While this may have been true previously, React’s new concurrent mode can leverage a Virtual DOM to split actual DOM updates over animation frames, to achieve perceptual improvements over synchronous DOM updates. Svelte’s AOT compilation approach, I believe, is limited in these kinds of time-spanning deferrals, though I’d love to be proven wrong! https://reactjs.org/docs/concurrent-mode-intro.html
> React’s new concurrent mode can leverage a Virtual DOM to split actual DOM updates over animation frames
That's just cheating though, isn't it? And not in a good way. If you smear your DOM update over consecutive frames, you can maybe cram in 2-4x more operations in there before the user starts noticing. Past this point, a smeared update starts having design implications - things that should happen simultaneously now happen sequentially. Not to mention, application starts to feel heavy.
The only reason you need that in the first place is because of how expensive updates in react are. It’s lack of true reactivity and user-controlled memoization lead to a ton of trashing.

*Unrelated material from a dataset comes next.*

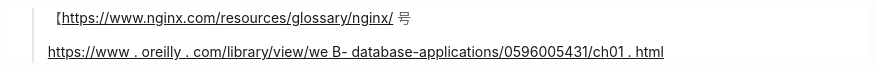 > 
> 【https://www.nginx.com/resources/glossary/nginx/ 号
> 
> [https://www . oreilly . com/library/view/we B- database-applications/0596005431/ch01 . html](https://www.oreilly.com/library/view/web-database-applications/0596005431/ch01.html)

Svelte on the other hand is as optimized as possible - update the data, modify the corresponding DOM pieces directly. There is no realistic use case where you’d need to spread an update over multiple frames.
React's concurrent mode doesn't split DOM updates across animation frames because that would cause visual tearing. It splits all the component "overhead" and the virtual DOM cost over multiple tasks though.